Como toda nena que sabe que está creciendo y a las puertas de la adolescencia, rechaza “la infancia” como un estorbo pueril. Ha perdido a su madre y su padre corre riesgos serios. Aceptar que “la infancia” no es un momento que merece el desprecio sino el humus donde se forjan nuestros gustos, temores y decisiones futuros, aceptar que sus felicidades, incluso simples, son lo que forja la posibilidad de felicidad por venir, es lo más importante que va a sucederle a la protagonista. Y ve a esos personajes creados por el puro juego porque aún es una nena. Lo que debe aprender es que una parte suya lo será siempre, y que eso, en lugar de teñir todo de una pátina de “estupidez” (las comillas se justifican en este caso porque demasiados adultos consideramos la infancia como algo estúpido que debemos olvidar), otorga fortalezas, refugio y, sí, soluciones. De hecho, Cal, el contenido, melancólico personaje que juega Ryan Reynolds varios tonos más apaciguado que en Deadpool (otro nene grande), es el de una forma de solución. Que se parezca o esté caracterizado como el padre es un pequeño toque de genio de Krasinski, casi inadvertido hasta el final. Contar más es spoilear demasiado, sepan disculpar.

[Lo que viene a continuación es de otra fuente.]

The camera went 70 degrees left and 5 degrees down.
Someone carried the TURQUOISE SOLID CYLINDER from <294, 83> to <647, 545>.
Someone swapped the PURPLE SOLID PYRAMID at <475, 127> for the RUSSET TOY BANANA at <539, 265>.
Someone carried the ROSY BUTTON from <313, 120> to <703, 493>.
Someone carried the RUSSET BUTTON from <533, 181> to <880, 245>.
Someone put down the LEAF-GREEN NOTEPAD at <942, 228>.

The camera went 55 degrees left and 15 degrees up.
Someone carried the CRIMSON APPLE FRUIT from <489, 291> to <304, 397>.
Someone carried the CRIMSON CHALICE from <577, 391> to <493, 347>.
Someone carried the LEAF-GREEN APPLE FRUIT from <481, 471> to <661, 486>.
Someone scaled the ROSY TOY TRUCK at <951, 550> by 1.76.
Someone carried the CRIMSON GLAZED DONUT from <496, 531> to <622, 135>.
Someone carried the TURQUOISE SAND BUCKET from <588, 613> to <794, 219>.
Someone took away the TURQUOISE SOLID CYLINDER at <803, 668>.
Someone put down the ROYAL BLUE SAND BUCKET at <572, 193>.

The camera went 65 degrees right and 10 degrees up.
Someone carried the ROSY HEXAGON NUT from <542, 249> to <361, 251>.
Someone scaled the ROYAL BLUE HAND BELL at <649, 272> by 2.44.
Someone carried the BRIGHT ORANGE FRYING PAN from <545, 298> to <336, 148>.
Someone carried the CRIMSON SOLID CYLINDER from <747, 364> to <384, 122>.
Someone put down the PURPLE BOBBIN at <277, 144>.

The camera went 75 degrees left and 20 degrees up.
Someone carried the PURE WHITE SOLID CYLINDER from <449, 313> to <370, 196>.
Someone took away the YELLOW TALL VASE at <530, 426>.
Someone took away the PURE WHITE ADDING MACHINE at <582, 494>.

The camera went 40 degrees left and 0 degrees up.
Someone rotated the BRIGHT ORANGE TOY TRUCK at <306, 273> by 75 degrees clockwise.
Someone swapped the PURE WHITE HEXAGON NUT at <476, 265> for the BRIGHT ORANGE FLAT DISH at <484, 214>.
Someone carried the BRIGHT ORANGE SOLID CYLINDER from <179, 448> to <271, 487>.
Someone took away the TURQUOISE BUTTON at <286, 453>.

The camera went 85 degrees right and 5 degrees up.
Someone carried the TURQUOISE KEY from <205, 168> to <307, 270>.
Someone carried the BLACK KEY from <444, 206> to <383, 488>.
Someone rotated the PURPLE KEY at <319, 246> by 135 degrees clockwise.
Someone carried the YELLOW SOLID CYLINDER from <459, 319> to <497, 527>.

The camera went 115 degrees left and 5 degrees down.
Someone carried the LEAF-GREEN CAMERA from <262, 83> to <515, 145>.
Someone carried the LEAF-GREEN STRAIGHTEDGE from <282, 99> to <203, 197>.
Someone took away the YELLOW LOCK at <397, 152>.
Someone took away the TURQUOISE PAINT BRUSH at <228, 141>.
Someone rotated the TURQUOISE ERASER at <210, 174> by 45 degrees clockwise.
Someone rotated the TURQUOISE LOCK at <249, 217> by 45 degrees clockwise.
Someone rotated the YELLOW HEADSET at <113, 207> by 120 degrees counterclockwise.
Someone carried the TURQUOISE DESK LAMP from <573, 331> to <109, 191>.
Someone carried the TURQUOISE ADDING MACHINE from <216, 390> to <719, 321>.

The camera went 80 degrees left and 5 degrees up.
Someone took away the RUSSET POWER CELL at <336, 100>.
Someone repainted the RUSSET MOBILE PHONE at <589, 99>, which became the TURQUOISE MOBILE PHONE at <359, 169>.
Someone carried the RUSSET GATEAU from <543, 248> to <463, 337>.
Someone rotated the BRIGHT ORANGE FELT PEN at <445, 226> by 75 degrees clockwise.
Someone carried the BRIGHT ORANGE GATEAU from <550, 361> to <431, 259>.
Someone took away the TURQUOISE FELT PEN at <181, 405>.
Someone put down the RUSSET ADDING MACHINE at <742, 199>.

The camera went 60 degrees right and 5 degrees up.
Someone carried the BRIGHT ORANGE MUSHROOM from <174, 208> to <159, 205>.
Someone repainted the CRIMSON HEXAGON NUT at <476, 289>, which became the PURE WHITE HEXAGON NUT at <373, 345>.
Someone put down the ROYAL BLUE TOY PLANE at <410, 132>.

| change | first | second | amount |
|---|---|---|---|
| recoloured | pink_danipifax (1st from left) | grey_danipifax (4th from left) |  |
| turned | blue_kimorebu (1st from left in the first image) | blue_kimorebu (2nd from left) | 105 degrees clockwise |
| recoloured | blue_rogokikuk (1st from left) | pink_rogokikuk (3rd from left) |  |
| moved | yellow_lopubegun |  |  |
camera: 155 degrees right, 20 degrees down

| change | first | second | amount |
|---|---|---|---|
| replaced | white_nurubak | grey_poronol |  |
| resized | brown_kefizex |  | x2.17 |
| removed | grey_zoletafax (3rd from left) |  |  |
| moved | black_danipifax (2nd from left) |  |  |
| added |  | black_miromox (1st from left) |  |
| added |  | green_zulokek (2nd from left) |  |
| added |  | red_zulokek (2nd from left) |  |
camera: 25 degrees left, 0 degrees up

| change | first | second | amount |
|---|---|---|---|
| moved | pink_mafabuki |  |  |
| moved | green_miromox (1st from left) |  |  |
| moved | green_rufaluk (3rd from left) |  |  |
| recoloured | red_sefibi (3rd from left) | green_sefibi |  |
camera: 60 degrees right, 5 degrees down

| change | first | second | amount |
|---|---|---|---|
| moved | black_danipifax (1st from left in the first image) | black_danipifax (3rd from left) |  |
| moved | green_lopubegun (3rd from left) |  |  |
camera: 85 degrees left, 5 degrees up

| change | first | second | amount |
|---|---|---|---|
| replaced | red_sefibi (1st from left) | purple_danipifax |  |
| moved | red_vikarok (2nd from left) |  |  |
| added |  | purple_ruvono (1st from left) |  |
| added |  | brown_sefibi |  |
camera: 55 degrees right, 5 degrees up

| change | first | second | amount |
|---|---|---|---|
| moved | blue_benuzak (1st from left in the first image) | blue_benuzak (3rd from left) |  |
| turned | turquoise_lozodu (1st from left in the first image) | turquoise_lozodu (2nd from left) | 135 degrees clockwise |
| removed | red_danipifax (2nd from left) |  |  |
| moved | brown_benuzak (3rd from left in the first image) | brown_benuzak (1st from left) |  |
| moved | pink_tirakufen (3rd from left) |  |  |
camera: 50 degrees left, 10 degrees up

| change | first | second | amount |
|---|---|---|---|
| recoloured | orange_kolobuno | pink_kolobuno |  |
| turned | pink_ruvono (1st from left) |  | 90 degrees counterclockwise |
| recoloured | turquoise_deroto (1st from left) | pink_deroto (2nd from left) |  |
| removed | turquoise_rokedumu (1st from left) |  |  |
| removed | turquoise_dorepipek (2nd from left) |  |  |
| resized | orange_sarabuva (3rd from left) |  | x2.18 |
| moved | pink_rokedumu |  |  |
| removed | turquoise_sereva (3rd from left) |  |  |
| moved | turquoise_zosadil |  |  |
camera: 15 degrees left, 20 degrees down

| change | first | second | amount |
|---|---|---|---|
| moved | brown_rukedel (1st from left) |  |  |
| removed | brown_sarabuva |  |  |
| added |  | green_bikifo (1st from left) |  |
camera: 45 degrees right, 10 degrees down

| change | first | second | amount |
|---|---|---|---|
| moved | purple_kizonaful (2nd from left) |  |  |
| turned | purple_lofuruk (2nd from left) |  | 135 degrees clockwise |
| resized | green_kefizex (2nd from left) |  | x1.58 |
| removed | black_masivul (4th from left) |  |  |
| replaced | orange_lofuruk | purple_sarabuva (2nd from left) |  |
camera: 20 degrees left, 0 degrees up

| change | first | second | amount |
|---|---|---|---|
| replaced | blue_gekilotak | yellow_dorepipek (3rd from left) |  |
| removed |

Pero Amigos… va más allá de lo que significa la infancia en la vida de las personas. Tengamos presente las bromas que el padre le hace a Bea en el hospital, por ejemplo, o el momento en el que un disco (gran fragmento del Espartaco de Aram Khachaturian) provoca una danza. La película tiene como tema -disculpe el lector si parece pretencioso, pero es así- el sentido de nuestras vidas, de cada una de ellas, individuales. Los humanos, como los perros o los gatos, tenemos ciertas necesidades: comer, beber, dormir, respirar, reproducirnos, excretar. Sin embargo, no nos alcanza con eso. Por alguna razón, algún extraño milagro de la genética o por intervención de vaya a saber qué divinidad, en el caso de existir, tenemos la posibilidad de crear cosas, de jugar, de pensar en nosotros y en el Universo, de pedirle explicaciones al mundo. La comida, el agua, el aire, la cama son lo que nos sostiene vivos para que podamos ejercer lo que realmente nos hace humanos: el juego, ese que inventa el arte (¿acaso en inglés y francés no se usa el mismo término para “jugar” y “actuar” -y de hecho en castellano es posible?). Trabajamos para tener dinero, tenemos dinero para solventar nuestras necesidades, solventamos nuestras necesidades para darnos tiempo de jugar, de inventar. Como los estrafalarios y queribles personajes de la película, de la misma estirpe que Drácula, Bugs Bunny, Edmundo Dantés, Alicia, Hamlet, Emma Bovary, Popeye, Pinocho, Satán, Afrodita, el Coyote o Lara Croft: creaciones de nuestra capacidad de juego que le otorgan sentido al tiempo que nos toca vivir, sea en la edad que fuere.